Propos sur le génie du tambour de bronze

En 1932, le gouverneur général de l'Indochine française Pierre Pasquier visitait un pauvre petit temple dans la région montagneuse du Thanh Hoa, à environ 200 kilomètres au sud de Hanoi.

Il s'agissait du sanctuaire du génie Dông Cô (Tambour de bronze) du hameau de Dan Nê. Le représentant de la France avait même présenté comme offrande cultuelle 25 piastres indochinoises. Le fait a été inscrit en français et en idéogrammes chinois sur deux stèles en pierre fixées à une falaise surplombant l'endroit.

Comment se fait-il que ce grand seigneur colonial daigne venir à ce coin perdu pour rendre hommage à une divinité ignorée par le commun des Vietnamiens contemporains ? Geste politique ou pure curiosité ethnographique ? Sans doute les deux.

Pasquier, administrateur colonial de carrière, présida au destin du Vietnam de 1928 jusqu'à 1934, quand il périt d'un accident d'avion. Témoin des émeutes nationalistes de Yên Bai des Soviets du Nghê Tinh de 1930, et habile pacificateur du pays, il se souciait des intérêts économiques de la métropole : "Il est naturel que les profits de l'Indochine reviennent aux Français", disait-il en 1930. Mais il était aussi partisan de la politique d'association préconisée par ses prédécesseurs Paul Bert et Albert Sarraut, étant marqué par l'idéologie kiplinguienne de la mission civilisatrice. Dans son livre L'Annam d'autrefois, il a fait une remarque judicieuse : "On n'en impose à ce peuple que par la sagesse, le savoir et la dignité morale, jamais par la force, en laquelle il voit une forme de barbarie". Point n'est étonnant qu'il rende hommage de manière ostensible au génie du tambour de bronze.

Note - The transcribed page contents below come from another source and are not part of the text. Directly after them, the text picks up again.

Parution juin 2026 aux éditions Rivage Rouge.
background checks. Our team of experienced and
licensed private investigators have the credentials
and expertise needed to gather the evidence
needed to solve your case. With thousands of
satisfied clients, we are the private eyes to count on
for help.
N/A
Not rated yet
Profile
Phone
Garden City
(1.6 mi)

Le tambour de bronze pourrait être considéré comme le symbole de la culture la plus ancienne des Viêt, culture de l'Âge du bronze dénommée culture de Dông Son qui remonte au 1er millénaire avant J.-C. Il représentait la richesse et le pouvoir des chefs de tribus, il stimulait le moral des guerriers au combat, on le battait en temps de sécheresse pour demander la pluie au Dragon du ciel. Son culte a changé de motivation avec les dynasties royales du Moyen Âge.

Il y a quatre ans, par un matin ensoleillé d'automne, des représentants de notre Fonds suédo-vietnamien pour la promotion de la culture ont déposé pieusement dans la cour du temple Dông Cô de Dan Nê un superbe tambour de bronze. Ce don, œuvre du maître fondeur Nguyên Trong Hanh d'Y Yên-Nam Dinh est la reproduction du magnifique tambour de Ngoc Lu. Il est destiné à remplacer l'ancien tambour disparu depuis 1932, lequel avait été découvert par hasard par le gouverneur du Thanh Hoa, Nguyên Quang Bàng, cousin du fameux roi Quang Trung, et offert au temple (18e siècle).

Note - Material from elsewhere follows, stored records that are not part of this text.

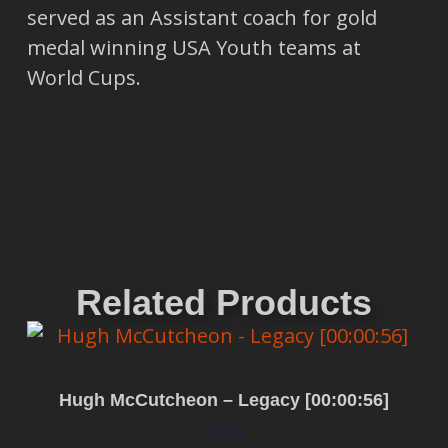
served as an Assistant coach for gold
medal winning USA Youth teams at
World Cups.
Related Products
Hugh McCutcheon – Legacy [00:00:56]
$
0.00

La première reconstruction de ce sanctuaire remonte au 11e siècle, sous la dynastie des Ly, pour commémorer deux légendes. À l'époque semi-légendaire des rois Hùng, le monarque a campé une nuit avec ses troupes à Dan Nê lors d'une expédition lointaine. Le génie Dông Cô lui est apparu en songe pour lui offrir son aide. Effectivement, pendant le combat, les roulements de tambour ont galvanisé les soldats, permettant une victoire rapide. Le roi décerna à la divinité le titre de Dông Cô Dai Vuong (Grand roi du tambour de bronze)… Au 11e siècle, le même miracle se répéta pour le prince Ly Phât Tu bivouaquant au même endroit. Après avoir vaincu les Cham, il fut intronisé à la capitale où il y fit construire un autre temple Dông Cô au bord du Lac de l'Ouest (aujourd'hui, à Thuy Khuê, village Buoi), Hanoi. Le génie lui dénonça à temps un complot ourdi par ses trois frères. Le roi décerna à la divinité le titre de Thiên ha minh chu (Génie chargé de présider au serment de fidélité au roi). Depuis, la cérémonie très solennelle avait lieu chaque année au temple au 4e mois lunaire. Tous les mandarins de la cour devaient y participer pour prononcer la formule : "Le fils faisant preuve d'impiété filiale, le sujet qui viole la foi due à son roi, sera châtiés par les génies".

Après la Révolution d'Août 1945, qui a rendu l'indépendance au pays, le tambour de bronze a refait surface dans la conscience collective comme signe de ralliement national et symbole du patriotisme. Il a tant de choses à conter au fil des 3.000 ans d'histoire.